In fact, here's a glob of gunk from it:
The Gunk is best described as an action-platformer. Its world is one brimming with stunning alien-to-humans flora and fauna, rich in resources for the grubbing. Our hero, Rani, has a prosthetic arm she affectionately refers to as “Pumpkin” which has an incidental vacuum function (among others) that comes in handy in both sucking up said rich resource realness while also making short work of the gunk consuming the planet. She’s a walking, jumping, sucking context machine, and all gameplay within The Gunk stems from her general being, but I’m getting ahead of myself here.
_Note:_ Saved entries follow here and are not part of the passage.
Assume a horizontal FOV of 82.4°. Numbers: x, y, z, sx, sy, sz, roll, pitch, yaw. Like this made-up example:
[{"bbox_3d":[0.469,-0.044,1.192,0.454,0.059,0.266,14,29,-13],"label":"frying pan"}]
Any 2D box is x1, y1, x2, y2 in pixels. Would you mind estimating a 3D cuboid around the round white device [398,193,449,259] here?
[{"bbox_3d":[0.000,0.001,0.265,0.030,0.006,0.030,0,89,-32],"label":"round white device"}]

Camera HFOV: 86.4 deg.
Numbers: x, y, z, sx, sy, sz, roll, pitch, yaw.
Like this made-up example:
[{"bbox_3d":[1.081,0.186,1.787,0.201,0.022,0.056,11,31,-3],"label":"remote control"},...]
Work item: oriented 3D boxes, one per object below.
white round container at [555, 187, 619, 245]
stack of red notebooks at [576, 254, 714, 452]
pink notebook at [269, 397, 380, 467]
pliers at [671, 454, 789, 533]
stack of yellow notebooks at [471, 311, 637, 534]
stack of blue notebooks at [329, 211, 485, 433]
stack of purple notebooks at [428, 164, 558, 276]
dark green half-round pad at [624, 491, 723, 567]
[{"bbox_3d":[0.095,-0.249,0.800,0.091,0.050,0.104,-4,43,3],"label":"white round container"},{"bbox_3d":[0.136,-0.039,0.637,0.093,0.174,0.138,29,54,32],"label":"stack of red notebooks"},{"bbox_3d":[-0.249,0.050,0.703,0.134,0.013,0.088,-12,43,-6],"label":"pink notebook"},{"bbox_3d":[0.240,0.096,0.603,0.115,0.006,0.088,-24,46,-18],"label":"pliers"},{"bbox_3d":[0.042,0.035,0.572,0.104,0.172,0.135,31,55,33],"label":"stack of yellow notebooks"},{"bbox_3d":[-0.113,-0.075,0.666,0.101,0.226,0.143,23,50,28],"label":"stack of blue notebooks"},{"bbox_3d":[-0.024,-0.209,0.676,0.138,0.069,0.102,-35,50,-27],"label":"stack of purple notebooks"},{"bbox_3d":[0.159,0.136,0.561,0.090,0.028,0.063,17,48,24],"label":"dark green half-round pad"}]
I say “short work” because as the titular threat, and the game’s key visual selling point, the gunk is fairly trivial in its challenge. In that it never really presents one. In fact, it stands largely as purely aesthetic in the grand scheme of things; a narrative hook to draw you into a world that never truly explores, or becomes, all it can be. It’s also lite-on as far as difficulty is concerned, with enemies scarce, and even scarcer in archetypal variety. And their impediment tends to formulate in volume rather than in anything mind-bending or requiring planning or tact. There are just the two main types of grunts, and just the one type of ‘boss’, and that’s kind of it. Everything else is effectively traversal as far as any form of videogame goes, which isn’t an entirely bad thing, it’s just that in equal measure to the smallish concepts at play, the game’s world is bite-sized and delivered in load-in chunks, too, rather than as a streaming, expansive whole.